Google owner Alphabet Inc (NASDAQ:GOOG) is to cut thousands of jobs in the latest round of cost-cutting measures in the global tech sector.

Around 12,000 people from offices around the world face being laid off, according to a memo from chief executive Sundar Pichai.

The cuts amount to around 6% of its workforce.

Alphabet has been rapidly expanding its headcount in recent years, preparing for a “different economic reality than the one we face today,” Pichai said.

“I take full responsibility for the decisions that led us here,” he added.

Alphabet’s cuts take the total number of tech sector layoffs to 50,000 so far this year, according to the website Layoffs.fyi.

Sector titans Microsoft, Amazon.com, Meta Platforms and Capital One Financial most recently have collectively fired tens of thousands of staff.

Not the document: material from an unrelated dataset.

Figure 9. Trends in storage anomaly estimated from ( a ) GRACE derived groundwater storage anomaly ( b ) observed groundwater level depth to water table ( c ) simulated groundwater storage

Tech companies saw a boom during the pandemic, as people took to the internet when being forced to stay indoors due to lockdowns.

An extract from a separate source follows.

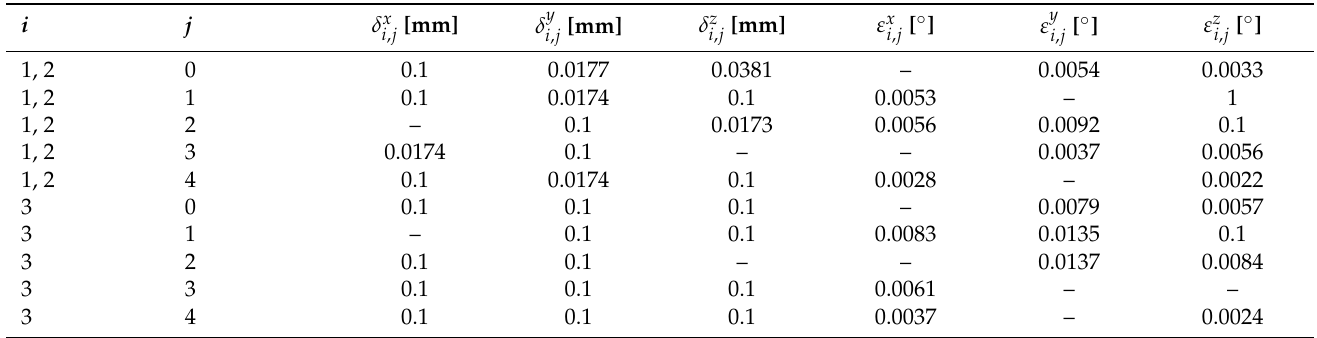
Table 10. Specified geometric errors for verification.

Now, companies are facing decreased customer spending and higher operating costs, pushed by inflation.

Mark Zuckerberg, founder of Facebook owner Meta, implied in November that tech companies had been misled by their strong performances during the pandemic, which subsequently led to over-investment.

Mass job cuts are “a rip the band-aid off moment,” suggested Wedbush analyst Daniel Ives, as companies aim “to preserve margins and cut costs in a softer macro” environment.